1. $B = Q^{\tiny\triangle}$.
2. Let $i$ be the index of a nonzero diagonal entry of $B$.
3. $\beta = \sqrt{B_{i,i}}$ (multiply $B$ by $-1$ if necessary so that $\beta$ is real).
4. $p=B_i/\beta$, where $B_i$ is the $i$th column of $B$.
5. $C=Q+\mathcal M_p$
6. Let $(i,j)$ be the index of a nonzero element $C_{i,j}$ of $C$.
7. $l$ is the $i$th row of C; $m$ is the $j$th column of $C$.

Here $Q^{\tiny\triangle}$ is the adjugate of $Q$, i.e., the transpose of its cofactor matrix. (Since $Q$ is symmetric, this is equal to its cofactor matrix.) Applying this algorithm to the general equation, we get $$C = \begin{bmatrix}a & h-\sqrt{h^2-ab} & g+{af-gh\over\sqrt{h^2-ab}} \\ h+\sqrt{h^2-ab} & b & f-{bg-fh\over\sqrt{h^2-ab}} \\ g-{af-gh\over\sqrt{h^2-ab}} & f+{bg-fh\over\sqrt{h^2-ab}} & c\end{bmatrix}.$$ It’s a moderately interesting exercise to verify that, with the assumption that the common element is nonzero, every row/column pair of this matrix represents the same pair of lines and generates the original equation. If you try this, you’ll need to use $S=0$ to do some of the necessary simplification.

This algorithm also works when the conic is a pair of parallel lines: $p$ will be a point at infinity in that case. If the conic is a double line, then $Q$ is already a rank-one matrix of the form $mm^T$, which, if you didn’t spot immediately, you will discover after computing $Q^{\tiny\triangle}$: all of the cofactors of a rank-one matrix vanish, so its adjugate is the zero matrix.

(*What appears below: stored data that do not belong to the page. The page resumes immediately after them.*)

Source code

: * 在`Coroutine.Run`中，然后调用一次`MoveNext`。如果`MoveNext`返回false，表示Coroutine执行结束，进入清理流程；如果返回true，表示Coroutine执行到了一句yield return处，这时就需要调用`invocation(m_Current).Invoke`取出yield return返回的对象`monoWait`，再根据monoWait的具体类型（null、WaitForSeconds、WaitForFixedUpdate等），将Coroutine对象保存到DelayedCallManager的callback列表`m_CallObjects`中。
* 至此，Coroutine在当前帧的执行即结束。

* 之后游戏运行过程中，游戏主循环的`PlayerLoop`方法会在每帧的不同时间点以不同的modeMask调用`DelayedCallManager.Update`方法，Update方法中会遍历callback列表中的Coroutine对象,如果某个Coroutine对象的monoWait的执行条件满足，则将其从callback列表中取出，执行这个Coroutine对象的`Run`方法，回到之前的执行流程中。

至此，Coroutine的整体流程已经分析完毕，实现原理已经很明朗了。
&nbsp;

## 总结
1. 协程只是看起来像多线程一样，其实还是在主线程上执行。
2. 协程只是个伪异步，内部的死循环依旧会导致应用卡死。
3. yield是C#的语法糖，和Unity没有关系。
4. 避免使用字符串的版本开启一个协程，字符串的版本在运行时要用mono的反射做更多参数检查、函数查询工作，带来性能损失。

Having said all that, when working this by hand, I find it easiest to compute the conic’s center—the intersection point of the lines—and get the lines’ direction vectors by finding nonzero solutions of $ax^2+2hxy+by^2=0$ (which is equivalent to finding the intersections of the hyperbola with the line at infinity). The latter is usually a matter of treating the above equation as a quadratic in one of the variables and setting the other variable to some convenient value.